1835 — packet Sarah wrecks on island off Jonesport, ME  —   16

Compiled by Wayne Blanchard; last edit 8-27-2024 for upload to: http://www.usdeadlyevents.com/

–16  Eckstrom and Smyth. “The Loss of the Sarah,” pp. 280-281 in Minstrelsy of Maine, 1927.

–16  Snow. “The Sarah.” Great Storms and Shipwrecks of New England, 1943, p. 190.

Narrative Information

Snow: “In the year 1835 the packet Sarah sailed from Boston to Eastport, Maine, on its regular run, but the master, Captain Pierce, mistook Mount Desert Rock for the gleam of Moosepeak Reach Light wrecking the vessel on one of the islands off Jonesport.

 

“Daniel Goulden, one of the young passengers, could not swim.
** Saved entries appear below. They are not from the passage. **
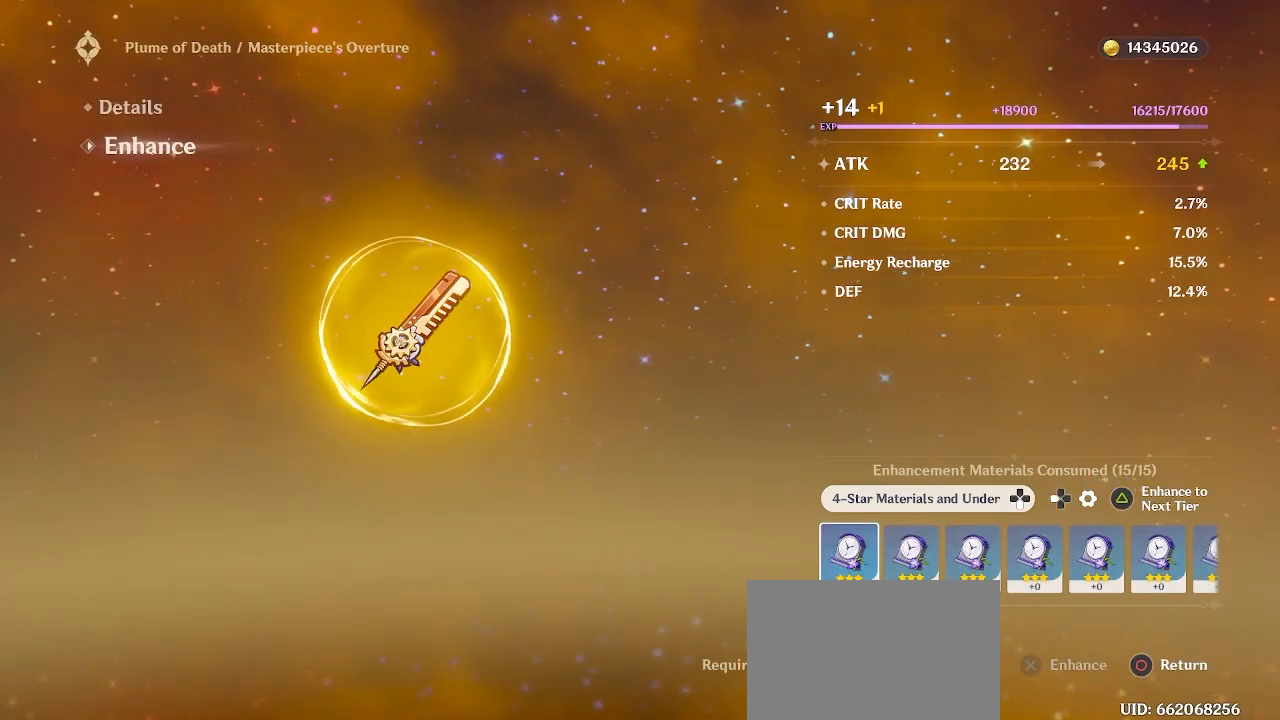
{"buttons": [], "left_stick": "center", "right_stick": "center", "events": [[83, "CROSS", "up"]]}
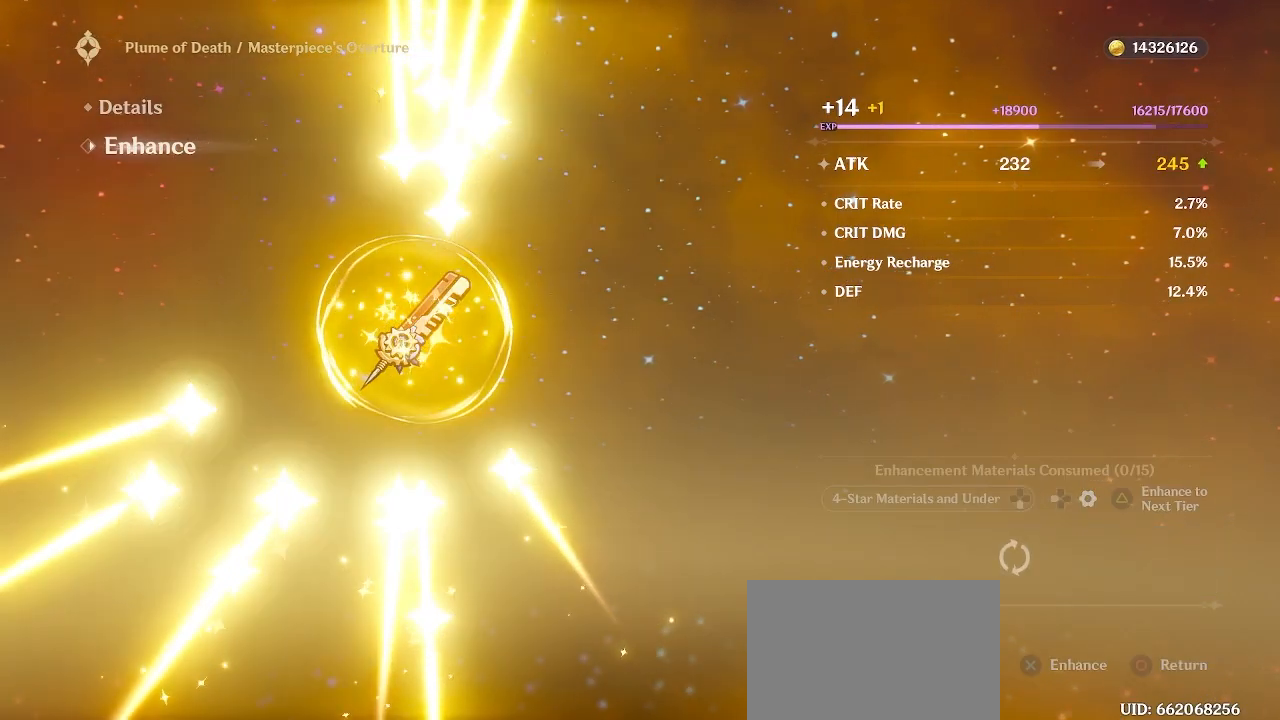
{"buttons": [], "left_stick": "center", "right_stick": "center", "events": []}
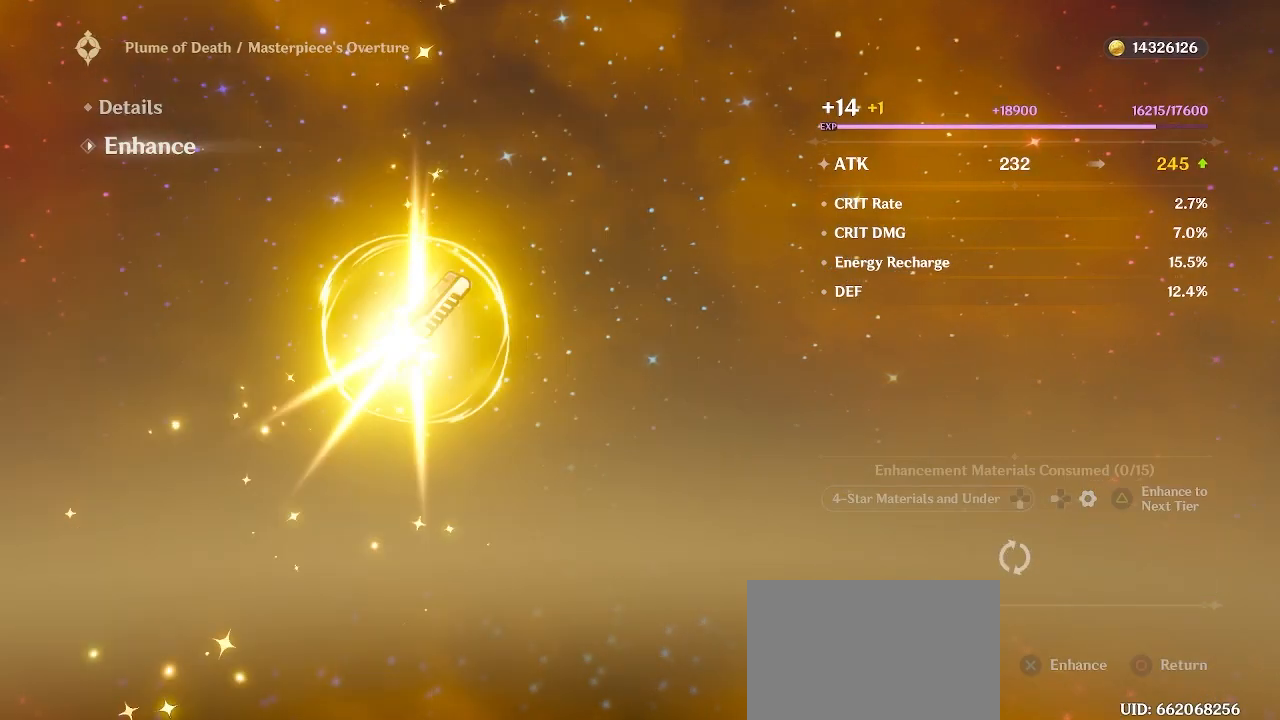
{"buttons": [], "left_stick": "center", "right_stick": "center", "events": []}
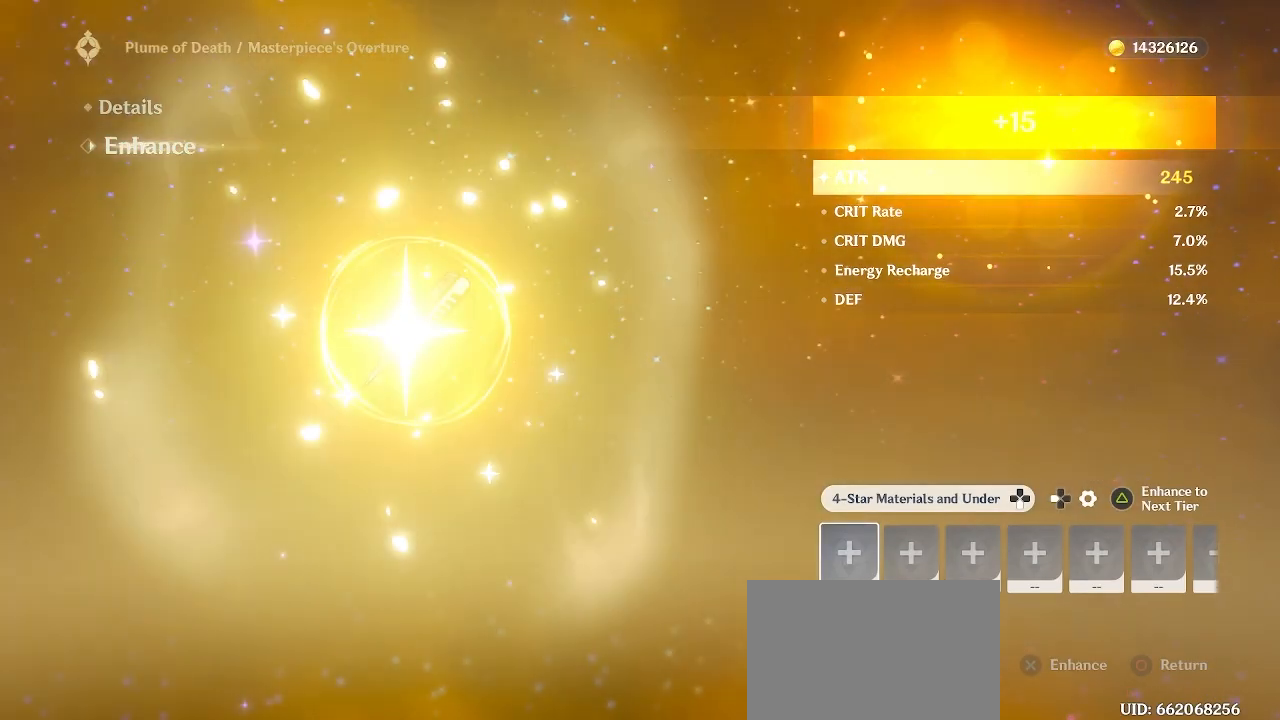
{"buttons": [], "left_stick": "center", "right_stick": "center", "events": []}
A capable negro woman volunteered to get him ashore, and told the boy to climb on her shoulders after she jumped into the water. Goulden jumped and clung to her as she swam toward the beach. They both reached shore safely, but sixteen of the others were lost.[1]

 

“Some time later the ballad, The Loss of the Sarah, appeared, which had a substantial sale in Eastern Maine. In Fannie Eckstrom and Mary Smyth’s fine collection Minstrelsy of Maine, The Loss of the Sarah is quoted in full. We reproduce two of the verses:

 

Ye landsmen all, now pray draw near,

A lamentation ye shall hear;

 

A ship was lost on the sea,

It was the Sarah’s lot to be.

 

Thirty and two were the Sarah’s crew

And landsmen were all counted too;

 

Sixteen survived to reach the shore,

Sixteen are lost, they are no more.” [Full ballad in Eckstrom and Smyth, Sources, below.]

 

Sources

 

Eckstrom, Fannie Hardy  and Mary Winslow Smyth. “The Loss of the Sarah,” pp. 280-281 in Minstrelsy of Maine: Folk-Songs and Ballads of the Woods and the Coast. Boston and New York: Houghton Mifflin Company, 1927. Accessed 8-28-2024 at: https://archive.org/details/minstrelsyofmain00ecks_0/page/n9/mode/2up?q=%22loss+of+the+sarah%22

 

Snow, Edward Rowe. “The Sarah.” Great Storms and Shipwrecks of New England. Boston: Yankee Publishing Company, 1943, p. 190.

 

[1] Cites as source interview with Captain Ernest Delesdernier Sproul.